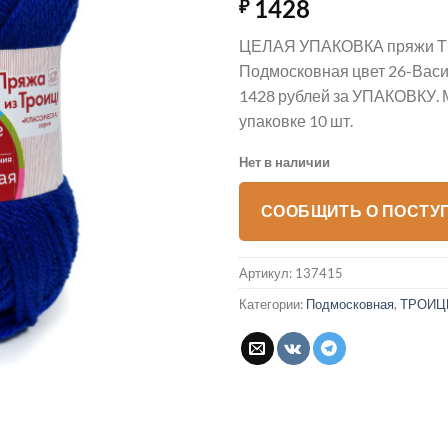
1428
₽
ЦЕЛАЯ УПАКОВКА пряжи 
Подмосковная цвет 26-Васи
1428 рублей за УПАКОВКУ. 
упаковке 10 шт.
Нет в наличии
СООБЩИТЬ О ПОСТУ
Артикул:
137415
Категории:
Подмосковная
,
ТРОИЦ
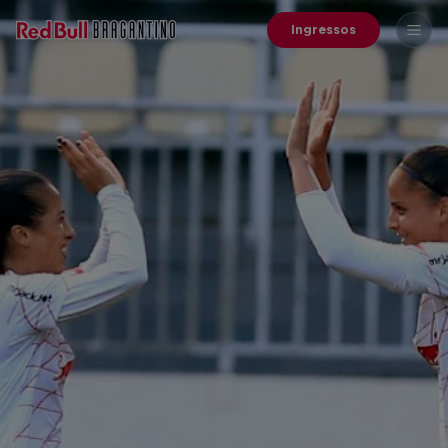
Ingressos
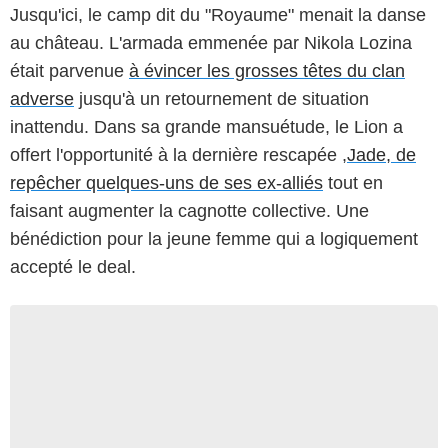
Jusqu'ici, le camp dit du "Royaume" menait la danse
au château. L'armada emmenée par Nikola Lozina
était parvenue
à évincer les grosses têtes du clan
adverse
jusqu'à un retournement de situation
inattendu. Dans sa grande mansuétude, le Lion a
offert l'opportunité à la dernière rescapée ,
Jade, de
repêcher quelques-uns de ses ex-alliés
tout en
faisant augmenter la cagnotte collective. Une
bénédiction pour la jeune femme qui a logiquement
accepté le deal.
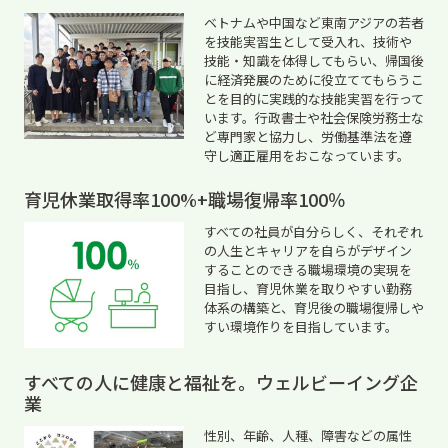
ベトナムや中国など東南アジアの若者
を技能実習生として受入れ、技術や
技能・知識を体得してもらい、帰国後
に経済発展のために役立ててもらうこ
とを目的に実践的な技能実習を行って
います。行政書士や社会保険労務士な
ど専門家と協力し、労働基準法を遵
守し適正雇用をおこなっています。
育児休業取得率100%+職場復帰率100％
すべての社員が自分らしく、それぞれ
の人生とキャリアを自らがデザイン
することのできる職場環境の実現を
目指し、育児休業を取りやすい勤務
体系の構築と、育児後の職場復帰しや
すい環境作りを目指しています。
すべての人に健康と福祉を。ウェルビーイング企
業
性別、年齢、人種、障害などの属性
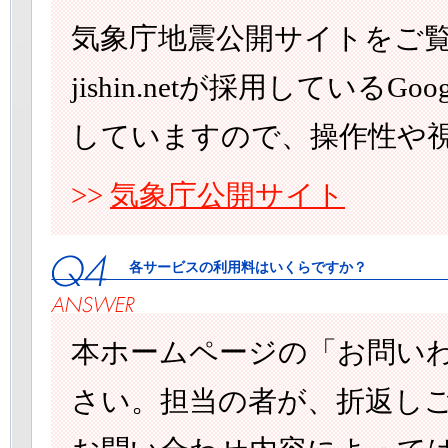
気象庁地震公開サイトをご
jishin.netが採用しているG
していますので、操作性や
>>
気象庁公開サイト
各サービスの利用料はいくらですか？
本ホームページの「お問い
さい。担当の者が、折返し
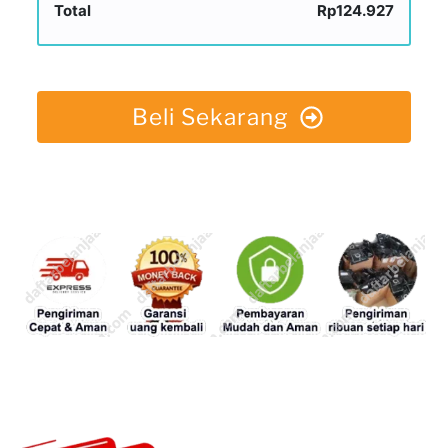
Total
Rp124.927
Beli Sekarang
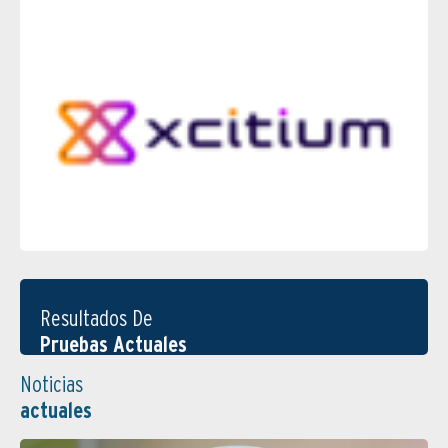
Resultados De
Pruebas Actuales
Noticias
actuales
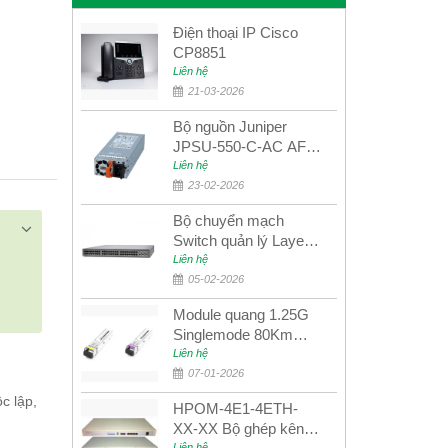
Điện thoại IP Cisco
CP8851
Liên hệ
21-03-2026
Bộ nguồn Juniper
JPSU-550-C-AC AFO
nguồn AC công suất
Liên hệ
550W dùng cho dòng
23-02-2026
switch Juniper
Bộ chuyển mạch
Networks EX4400
Switch quản lý Layer 3
Juniper QFX5100-48S
Liên hệ
05-02-2026
Module quang 1.25G
Singlemode 80Km
UPCOM MWS-12-45-
Liên hệ
80AD/MWS-12-54-
07-01-2026
80BD
c lập,
HPOM-4E1-4ETH-
XX-XX Bộ ghép kênh
Liên hệ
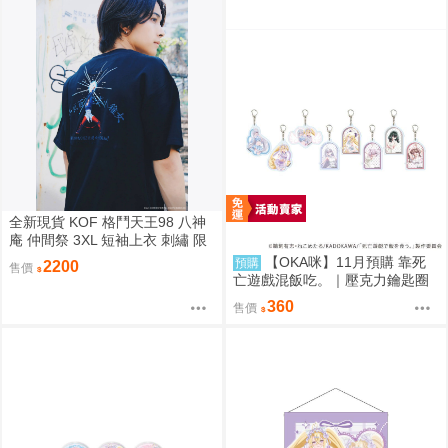
全新現貨 KOF 格鬥天王98 八神
庵 仲間祭 3XL 短袖上衣 刺繡 限
定聯名
【OKA咪】11月預購 靠死
預購
2200
售價
亡遊戲混飯吃。｜壓克力鑰匙圈
02/盲抽(8種)(官方&新繪插畫) 隨
360
售價
機一款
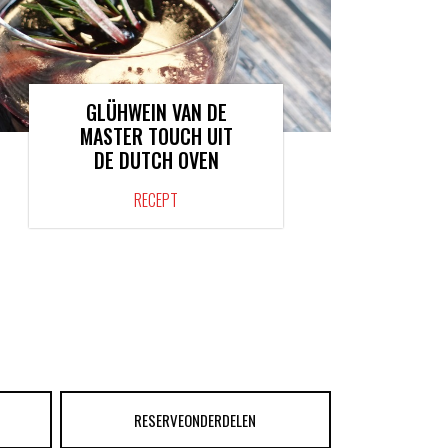
GLÜHWEIN VAN DE
MASTER TOUCH UIT
DE DUTCH OVEN
RECEPT
RESERVEONDERDELEN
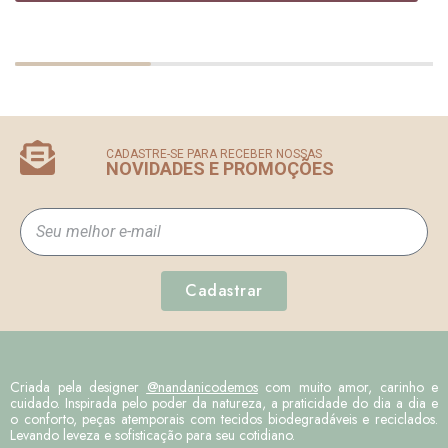
CADASTRE-SE PARA RECEBER NOSSAS
NOVIDADES E PROMOÇÕES
Cadastrar
Criada pela designer
@nandanicodemos
com muito amor, carinho e
cuidado. Inspirada pelo poder da natureza, a praticidade do dia a dia e
o conforto, peças atemporais com tecidos biodegradáveis e reciclados.
Levando leveza e sofisticação para seu cotidiano.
......
■ WHAT IS BEING ASKED:
Where the line containing "RESERVEONDERDELEN" appears in the data above, begin there and output every line through the last, exactly and without pictures.

■ SOLUTION TO THE EXERCISE:
RESERVEONDERDELEN
CADASTRE-SE PARA RECEBER NOSSAS
NOVIDADES E PROMOÇÕES
Cadastrar
Criada pela designer
@nandanicodemos
com muito amor, carinho e
cuidado. Inspirada pelo poder da natureza, a praticidade do dia a dia e
o conforto, peças atemporais com tecidos biodegradáveis e reciclados.
Levando leveza e sofisticação para seu cotidiano.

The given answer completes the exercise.